Instead of a payroll tax that harms workers, lawmakers should increase people’s awareness about long-term care and enact reforms that create a healthy, price-competitive insurance market
Elizabeth New (Hovde)
Washington Policy Center
It’s becoming painfully clear that the lifetime benefit attached to the state’s mandatory long-term-care program will not be adequate even for Washingtonians who someday qualify for WA Cares’ dollars.
New data from the Bureau of Labor Statistics show the cost of home care rose 14.2% in the last year alone. Industry leader Genworth Financial found increases between 1% and 10% across various long-term care (LTC) facility types in its most recent Cost of Care Survey, continuing an upward trend seen the past several years. “The most substantial cost increases occurred in home health aide and homemaker services costs,” a March 12 press release said.
The company estimates that on the low end for LTC services, a part-time (20-hour-per-week) home health aide in Washington state this year will cost $42,848. A private room in a nursing home could run $169,178. Meanwhile, WA Cares’ website says its benefit of $36,500 “could cover around 20 hours per week of home care for about a year.”
It’s time for the state to update its website, even if it doesn’t update the inadequate benefit amount it promises workers who might one day qualify for WA Cares. Not doing so allows for more false hope.
The state has already been erroneously messaging that people can have “peace of mind” about long-term care because WA Cares exists. They can’t. Many workers won’t qualify for WA Cares, no matter how much money they pay into WA Cares during their working years or even their need for LTC.
Benefit stagnates
While LTC costs have kept growing since lawmakers passed the law that created WA Cares in 2019, what has the lifetime benefit for WA Cares been doing? Staying the same.
Stephen Forman, senior vice president of Long Term Care Associates, says of the situation, “To keep up with the cost of living, the $36,500 benefit passed in 2019 should have already grown to $44,800. As it is, WA Cares is not expected to hold debate on its first cost-of-living adjustment for another three years — July of 2027. By then, WA Cares will have easily fallen $10,000 behind the cost of care, which beneficiaries will have to make up out of their own pockets.”
Even when the benefit is allowed to increase and come closer to paying for actual costs associated with long-term care, it might not rise with inflation. While the state says “the benefit amount will be adjusted annually up to the rate of inflation,” the key words to pay attention to are “up to.”
In a December meeting of the WA Cares oversight and advisory group, the Long-Term Services and Supports Commission (LTSS), Sen. Curtis King, R-Yakima, asked if the $36,500 benefit will rise with inflation automatically or be subject to approval of some kind. Approval is needed.
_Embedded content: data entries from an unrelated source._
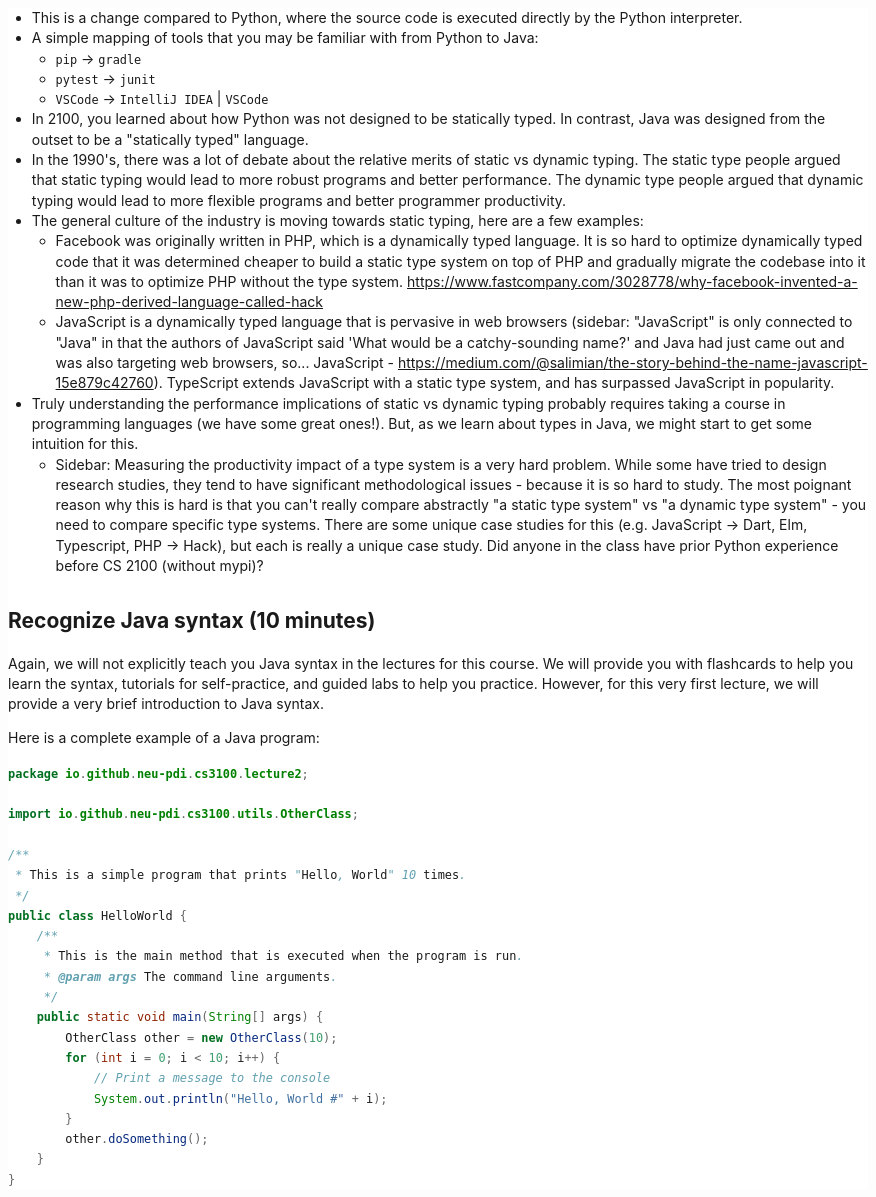   - This is a change compared to Python, where the source code is executed directly by the Python interpreter.
- A simple mapping of tools that you may be familiar with from Python to Java:
  - `pip` -> `gradle`
  - `pytest` -> `junit`
  - `VSCode` -> `IntelliJ IDEA` | `VSCode`
- In 2100, you learned about how Python was not designed to be statically typed. In contrast, Java was designed from the outset to be a "statically typed" language.
- In the 1990's, there was a lot of debate about the relative merits of static vs dynamic typing. The static type people argued that static typing would lead to more robust programs and better performance. The dynamic type people argued that dynamic typing would lead to more flexible programs and better programmer productivity.
- The general culture of the industry is moving towards static typing, here are a few examples:
  - Facebook was originally written in PHP, which is a dynamically typed language. It is so hard to optimize dynamically typed code that it was determined cheaper to build a static type system on top of PHP and gradually migrate the codebase into it than it was to optimize PHP without the type system. https://www.fastcompany.com/3028778/why-facebook-invented-a-new-php-derived-language-called-hack
  - JavaScript is a dynamically typed language that is pervasive in web browsers (sidebar: "JavaScript" is only connected to "Java" in that the authors of JavaScript said 'What would be a catchy-sounding name?' and Java had just came out and was also targeting web browsers, so... JavaScript - https://medium.com/@salimian/the-story-behind-the-name-javascript-15e879c42760). TypeScript extends JavaScript with a static type system, and has surpassed JavaScript in popularity.
- Truly understanding the performance implications of static vs dynamic typing probably requires taking a course in programming languages (we have some great ones!). But, as we learn about types in Java, we might start to get some intuition for this.
  - Sidebar: Measuring the productivity impact of a type system is a very hard problem. While some have tried to design research studies, they tend to have significant methodological issues - because it is so hard to study. The most poignant reason why this is hard is that you can't really compare abstractly "a static type system" vs "a dynamic type system" - you need to compare specific type systems. There are some unique case studies for this (e.g. JavaScript -> Dart, Elm, Typescript, PHP -> Hack), but each is really a unique case study. Did anyone in the class have prior Python experience before CS 2100 (without mypi)?

## Recognize Java syntax (10 minutes)
Again, we will not explicitly teach you Java syntax in the lectures for this course. We will provide you with flashcards to help you learn the syntax, tutorials for self-practice, and guided labs to help you practice. However, for this very first lecture, we will provide a very brief introduction to Java syntax.

Here is a complete example of a Java program:

```java title="HelloWorld.java"
package io.github.neu-pdi.cs3100.lecture2;

import io.github.neu-pdi.cs3100.utils.OtherClass;

/**
 * This is a simple program that prints "Hello, World" 10 times.
 */
public class HelloWorld {
    /**
     * This is the main method that is executed when the program is run.
     * @param args The command line arguments.
     */
    public static void main(String[] args) {
        OtherClass other = new OtherClass(10);
        for (int i = 0; i < 10; i++) {
            // Print a message to the console
            System.out.println("Hello, World #" + i);
        }
        other.doSomething();
    }
}
```
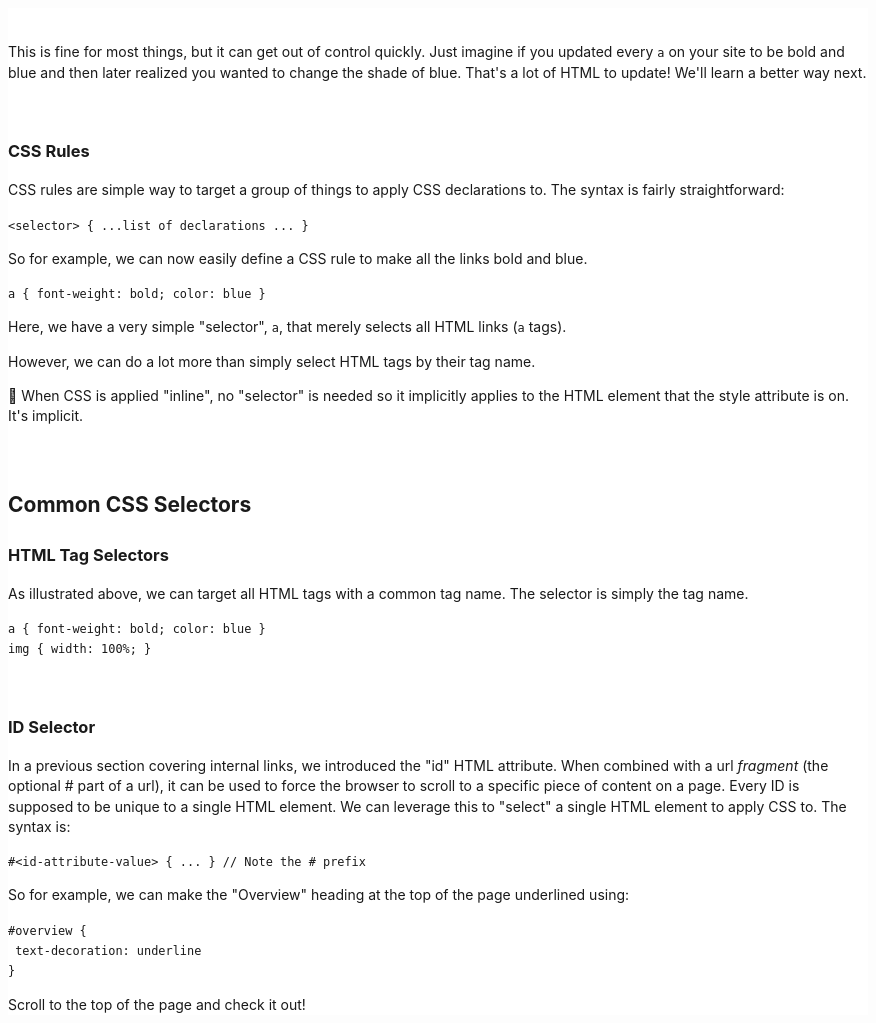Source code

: <br />

This is fine for most things, but it can get out of control quickly. Just imagine if you updated every `a` on your site to be bold and blue and then later realized you wanted to change the shade of blue. That's a lot of HTML to update! We'll learn a better way next.


<br />

### CSS Rules 
CSS rules are simple way to target a group of things to apply CSS declarations to. The syntax is fairly straightforward:
```
<selector> { ...list of declarations ... }
```

So for example, we can now easily define a CSS rule to make all the links bold and blue. 

```
a { font-weight: bold; color: blue }
```
Here, we have a very simple "selector", `a`, that merely selects all HTML links (`a` tags). 

However, we can do a lot more than simply select HTML tags by their tag name. 

🧠 When CSS is applied "inline", no "selector" is needed so it implicitly applies to the HTML element that the style attribute is on. It's implicit.

<br />

## Common CSS Selectors

### HTML Tag Selectors
As illustrated above, we can target all HTML tags with a common tag name. The selector is simply the tag name.

```
a { font-weight: bold; color: blue }
img { width: 100%; }
```

<br />

### ID Selector
In a previous section covering internal links, we introduced the "id" HTML attribute. When combined with a url *fragment* (the optional # part of a url), it can be used to force the browser to scroll to a specific piece of content on a page. Every ID is supposed to be unique to a single HTML element. We can leverage this to "select" a single HTML element to apply CSS to. The syntax is:

```
#<id-attribute-value> { ... } // Note the # prefix
```
So for example, we can make the "Overview" heading at the top of the page underlined using:

```
#overview {
 text-decoration: underline
}
```
Scroll to the top of the page and check it out!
Commission members were told the state’s Office of Financial Management will have a benefits council making decisions based on actuarial modeling about “how far up” the benefit can go. Also, the amount is capped at the rate of inflation. It is not required to go up to it. Another senator in the meeting then expressed concern that LTSS members wouldn’t have a say about an increase. He worried the amount might rise too high to keep the fund solvent. (Solvency of WA Cares has been a concern.)
With the cost of care expected to continue climbing, WA Cares is becoming an even worse bet for workers forced to pay 58 cents of every $100 they earn to the state for a benefit they might never receive.
Without WA Cares, some workers could save or invest money in better ways to help with potential long-term care. Lower-income workers could use the money for life needs they have today, instead of a possible life need in the future. Sometimes, these workers will be financing LTC for workers with higher incomes and more resources. Ouch.
The state should repeal its LTC law as soon as possible. It should have done away with WA Cares before voters have an opportunity to make WA Cares optional in November with Initiative 2124.
Instead of a payroll tax that harms workers, lawmakers should increase people’s awareness about long-term care and enact reforms that create a healthy, price-competitive insurance market. Most of all, lawmakers should protect Medicaid. That’s a safety net taxpayers already provide people in need of help with LTC financing.
Elizabeth New (Hovde) is a policy analyst and the director of the Centers for Health Care and Worker Rights at the Washington Policy Center. She is a Clark County resident.